Fastest way to catch up after years away
Whichever path you pick, the early catch-up loop is faster than the one you remember. On official Aden, the system actively pushes you up:
- Use the Newbie / Adventurers' Guide. It hands out quests, money, teleports, and free one-hour buffs. Those Adventurer buffs are available to characters up to roughly level 91, so they cover almost your whole climb.
- Take the free gear. Weapons, armor, and jewelry are given through tutorial quests up to level 40, and free gear and reward icons keep showing up to level 85. Some of it is rental or time-limited, so check the timer before you get attached.
- Follow the main class questline. The class/main story quests are the fastest XP, far better than grinding a random zone. Just ride the questline.
- Pick Ertheia if you're undecided. It has the most accelerated progression of the races, which makes it the easiest restart class for a returner who just wants to get moving.
A few mechanical things also got easier.

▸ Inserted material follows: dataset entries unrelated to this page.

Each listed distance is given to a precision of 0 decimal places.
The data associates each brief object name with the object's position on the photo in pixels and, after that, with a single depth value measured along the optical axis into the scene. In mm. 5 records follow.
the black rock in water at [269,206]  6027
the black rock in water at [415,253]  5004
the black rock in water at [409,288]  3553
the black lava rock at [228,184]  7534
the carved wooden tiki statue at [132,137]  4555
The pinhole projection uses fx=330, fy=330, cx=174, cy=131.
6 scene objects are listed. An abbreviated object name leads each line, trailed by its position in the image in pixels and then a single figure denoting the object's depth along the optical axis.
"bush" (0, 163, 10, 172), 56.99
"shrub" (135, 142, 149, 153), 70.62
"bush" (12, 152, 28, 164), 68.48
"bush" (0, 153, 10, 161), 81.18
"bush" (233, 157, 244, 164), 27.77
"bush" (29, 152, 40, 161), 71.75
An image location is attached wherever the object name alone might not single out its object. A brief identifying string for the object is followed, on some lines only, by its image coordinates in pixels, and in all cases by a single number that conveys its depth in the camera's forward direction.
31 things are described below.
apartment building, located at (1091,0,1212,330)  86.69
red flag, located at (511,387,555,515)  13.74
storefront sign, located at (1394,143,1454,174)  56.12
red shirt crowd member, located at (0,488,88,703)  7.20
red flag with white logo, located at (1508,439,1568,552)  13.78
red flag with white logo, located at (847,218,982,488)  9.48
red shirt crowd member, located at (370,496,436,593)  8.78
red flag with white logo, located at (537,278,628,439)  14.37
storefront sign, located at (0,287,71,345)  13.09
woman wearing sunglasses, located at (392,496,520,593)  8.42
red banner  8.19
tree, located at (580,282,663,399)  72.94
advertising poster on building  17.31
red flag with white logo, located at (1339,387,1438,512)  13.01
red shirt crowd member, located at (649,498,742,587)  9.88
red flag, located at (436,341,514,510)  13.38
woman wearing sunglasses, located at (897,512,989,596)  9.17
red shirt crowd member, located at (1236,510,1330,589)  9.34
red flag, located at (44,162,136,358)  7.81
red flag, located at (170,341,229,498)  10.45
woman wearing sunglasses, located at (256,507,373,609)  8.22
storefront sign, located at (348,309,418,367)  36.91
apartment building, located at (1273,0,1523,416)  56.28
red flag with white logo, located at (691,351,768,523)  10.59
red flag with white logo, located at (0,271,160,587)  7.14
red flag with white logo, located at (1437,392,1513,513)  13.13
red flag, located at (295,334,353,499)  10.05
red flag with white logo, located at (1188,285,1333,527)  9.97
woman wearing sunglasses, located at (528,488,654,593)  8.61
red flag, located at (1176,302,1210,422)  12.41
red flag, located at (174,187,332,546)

Gear no longer degrades and never needs repair, so the old soulshot-and-repair babysitting is gone (timed reward gear is the exception). Specialization happens at fixed gates — levels 20, 40, 76, and 85 — so you always know when the next class step is coming.
Join a clan early, upgrade your weapon first
Two habits pay off immediately and people skip them.
- Join a clan the day you start. Clan buffs help from the first hour, and clans earn points when their academy members graduate at level 40 — which is exactly why returning players get actively recruited. You hitting 40 is worth something to them, so use that leverage to land in an active clan.
- Spend on your weapon before your armor. Early on, DPS outweighs defense. Killing faster shortens every fight and speeds up your leveling more than a few extra points of armor. Upgrade the weapon, keep the free questline armor, move on.
As for your old account: official L2 is free-to-play and not subscription-locked, so there's no monthly fee gating you out. Whether your specific old character survived years of service changes depends on the account, so log in and check — but you won't pay just to look.
Where to start tonight
Decide one thing first: do you want the modern, automated official game, or the manual classic on a private server? If it's the classic feel, you're choosing a chronicle and a server, not just hitting "play." Skim the live and upcoming listings, filter by rates, and pick something with a healthy population so you're not soloing a dead world. Start with the full server list and narrow from there. Coming back is the easy part — picking the right server is what makes it stick.